Oliver Wendell Holmes se sentía feliz por tener una tarea apropiada para él. No era entomólogo ni naturalista, y se interesaba por el estudio de los animales sólo en la medida en que revelaban más acerca de las interioridades de los seres humanos y, más específicamente, de él mismo. Pero dos días después de que Lowell le entregara la mezcolanza de insectos y larvas aplastados, el doctor Holmes había reunido todos los libros sobre insectos que pudo encontrar en las mejores bibliotecas científicas de Boston, e inició detenidos estudios.

Mientras tanto, Lowell concertó una cita con la criada de los Healey, Nell, en casa de su hermana, en las afueras de Cambridge. Ella le contó cómo fue el hallazgo del juez presidente Healey, cómo pareció querer hablar y sólo pudo barbotear antes de morir. Ella cayó de rodillas al oír la voz de Healey, como si la hubiera tocado algún poder divino, y se alejó caminando a gatas.
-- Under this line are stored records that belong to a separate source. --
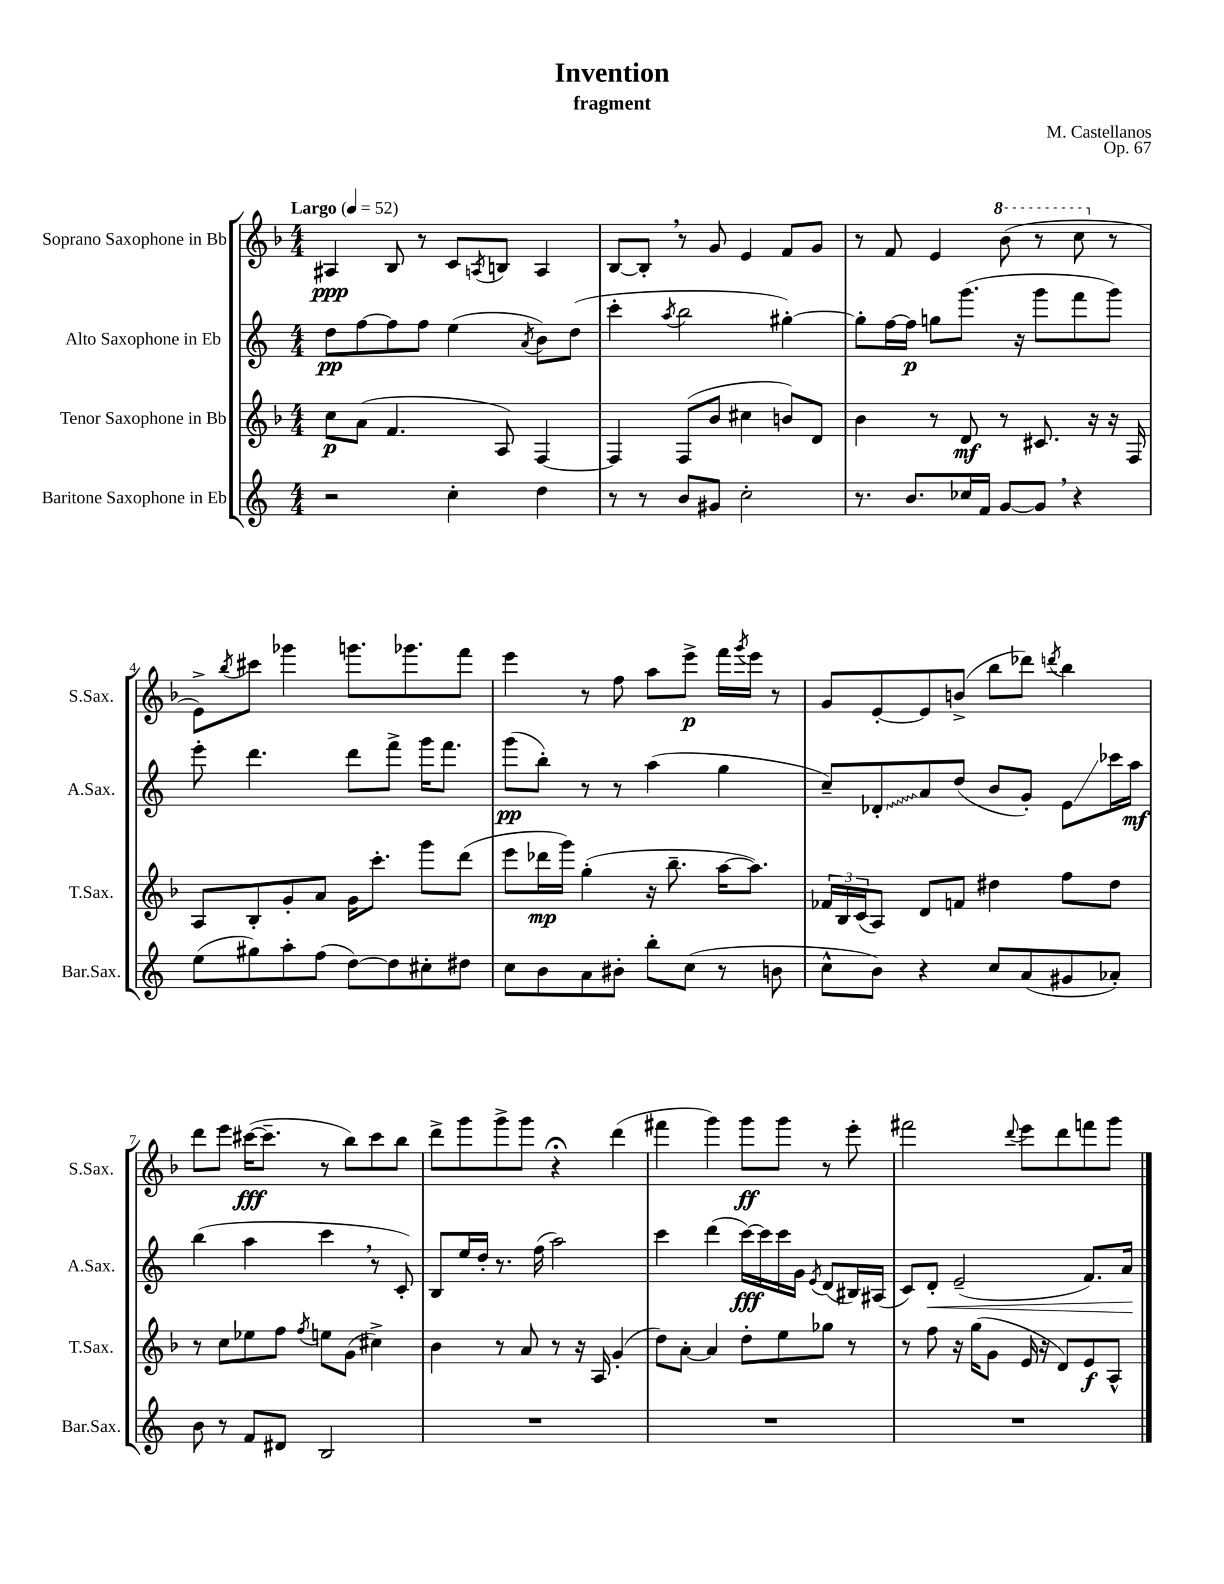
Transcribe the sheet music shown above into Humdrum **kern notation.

**kern	**kern	**kern	**kern
*staff4	*staff3	*staff2	*staff1
*clefG2	*clefG2	*clefG2	*clefG2
*k[]	*k[b-]	*k[]	*k[b-]
*M4/4	*M4/4	*M4/4	*M4/4
*MM52	*MM52	*MM52	*MM52
2r	8cc\L	8dd\L	4A#/
.	(8a\J	[8ff\	.
.	4.f/	8ff\]	8B-/
.	.	8ff\J	8r
4cc'\	.	(4ee\	8c/L
.	.	.	8qA/
.	8A/)	.	8B/J
.	.	8qa/	.
4dd\	[4F/	8b\L)	4A/
.	.	(8dd\J	.
=	=	=	=
8r	4F/]	4ccc'\	[8B-/L
8r	.	.	8B-'/]J
.	.	8qaa/	.
8b/L	(8F/L	2bb\	8r
8g#/J	8b-/J	.	8g/
2cc'\	4cc#\	.	4e/
.	8b/L)	[4gg#'\)	8f/L
.	8d/J	.	8g/J
=	=	=	=
8.r	4b-\	8gg#'\]L	8r
.	.	[16ff\L	8f/
8.b/L	.	16ff\]JJ	.
.	8r	8gg\L	4e/
16cc-/L	8d/	(8.ggg\J	.
16f/JJ	.	.	.
[8g/L	8r	.	(8bb-\
.	.	16r	.
8g/]J	8.c#/	8ggg\L	8r
4r	.	8fff\	8ccc\
.	16r	.	.
.	16r	8ggg\J)	8r
.	16F/	.	.
=	=	=	=
(8ee\L	8A/L	8eee'\	8e^\L)
.	.	.	8qbb-/
8gg#\)	8B-'/	4.ddd\	8ccc#\J
8aa'\	8g'/	.	4ggg-\
(8ff\J	8a/J	.	.
[8dd\L)	16g\LK	8ddd\L	8.ggg\L
.	8.ccc'\J	.	.
8dd\]	.	8fff^\J	.
.	.	.	8.ggg-\
8cc#'\	8ggg\L	16ggg\LK	.
.	.	8.fff\J	.
8dd#\J	(8ddd\J	.	8fff\J
=	=	=	=
8cc\L	8eee\L	(8ggg\L	4eee\
8b\	16ddd-\L	8bb'\J)	.
.	16ggg\JJ)	.	.
8a\	(4gg'\	8r	8r
8b#'\J	.	8r	8ff\
8bb'\L	16r	(4aa\	8aa\L
.	8.bb-~\	.	.
(8cc\J	.	.	8eee^\J
8r	[16aa\LK	4gg\	16fff\LL
.	.	.	8qggg/
.	8.aa\]J)	.	16eee\JJ
8b\	.	.	8r
=	=	=	=
8cc^^\L	24f-/LL	8cc~/L)	8g/L
.	24B-/	.	.
.	(24c/J	.	.
8b\J)	8A/J)	8d-'/	[8e'/
4r	8d/L	8a/	8e/]
.	8f/J	(8dd/J	(8b^/J
8cc/L	4dd#\	8b/L	8bb-\L
(8a/	.	8g'/J)	8ddd-\J)
.	.	.	8qddd/
8g#/	8ff\L	8e\L	4bb-\
8a-'/J)	8dd#\J	16ccc-\L	.
.	.	16aa\JJ	.
=	=	=	=
8b\	8r	(4bb\	8ddd\L
8r	8cc\L	.	8eee\J
8f/L	8ee-\	4aa\	([16ccc#\LK
.	.	.	8.ccc#~\]J
8d#/J	8ff\J	.	.
.	8qff/	.	.
2B/	8ee\L	4ccc\	8r
.	(8g\J	.	8bb-\L)
.	4cc#^\)	8r	8ccc#\
.	.	8c'/)	8bb-\J
=	=	=	=
1r	4b-\	8B/L	8ddd^\L
.	.	16ee/L	8ggg\
.	.	16dd'/JJ	.
.	8r	8.r	8ggg^\
.	8a/	.	8ggg\J
.	.	(16ff\	.
.	8r	2aa\)	4r;
.	16r	.	.
.	16A/	.	.
.	(4g'/	.	(4ddd\
=	=	=	=
1r	8dd\L)	4ccc\	4fff#\
.	[8a'\J	.	.
.	4a/]	(4ddd\	4ggg\)
.	8dd'\L	[16ccc\LL)	8ggg\L
.	.	16ccc\]	.
.	8ee\	16ccc\	8ggg\J
.	.	16g\JJ	.
.	.	8qe/	.
.	8gg-\J	(8d/L	8r
.	8r	16B#/L)	8eee'\
.	.	(16A#/JJ	.
=	=	=	=
1r	8r	8c/L)	2fff#\
.	8ff\	8d'/J	.
.	16r	(2e~/	.
.	(16gg\LK	.	.
.	8g\J	.	.
.	.	.	8qqddd/
.	16e/	.	8eee\L
.	16r	.	.
.	8d/L)	.	8ddd\
.	8e/	8.f/L)	8fff\
.	8A^^/J	.	8ggg\J
.	.	16a/Jk	.
==	==	==	==
*-	*-	*-	*-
En cuanto al descubrimiento en la iglesia de Talbot, el club Dante decidió que la policía debía desenterrar por sí misma el dinero depositado en la bóveda. Holmes y Lowell se mostraban contrarios. Holmes, por miedo, y Lowell, por un sentimiento de posesión. Longfellow animó a sus amigos a no considerar la policía un rival, aunque podía resultar peligroso que tuviera conocimiento de sus actividades. Todos trabajaban con una misma finalidad: detener los asesinatos. Pero el club Dante trabajaba principalmente con lo que podía encontrar en sentido literal, y la policía, con lo que podía encontrar físicamente. Así, después de volver a enterrar la bolsa con sus despreciados mil dólares, Lowell compuso una sencilla nota dirigida a la oficina del jefe de policía: Caven más hondo… Esperaban que alguien en la comisaría, con ojo perspicaz, viera la nota y comprendiera lo suficiente, y quizá descubriera algo más sobre el crimen.

Cuando Holmes hubo finalizado su estudio de los insectos, Longfellow, Fields y Lowell se reunieron en su casa. Aunque desde las ventanas de su estudio Holmes podía ver llegar al 21 de la calle Charles a todos los visitantes, gustaba de la formalidad de que su sirvienta irlandesa acomodara a los recién llegados en el pequeño gabinete de recepción y luego subiera a anunciárselos. Entonces se apresuraba a bajar las escaleras.

– ¿Longfellow? ¿Fields? ¿Lowell? ¿Están ustedes aquí? ¡Suban, suban! Les voy a enseñar mi trabajo.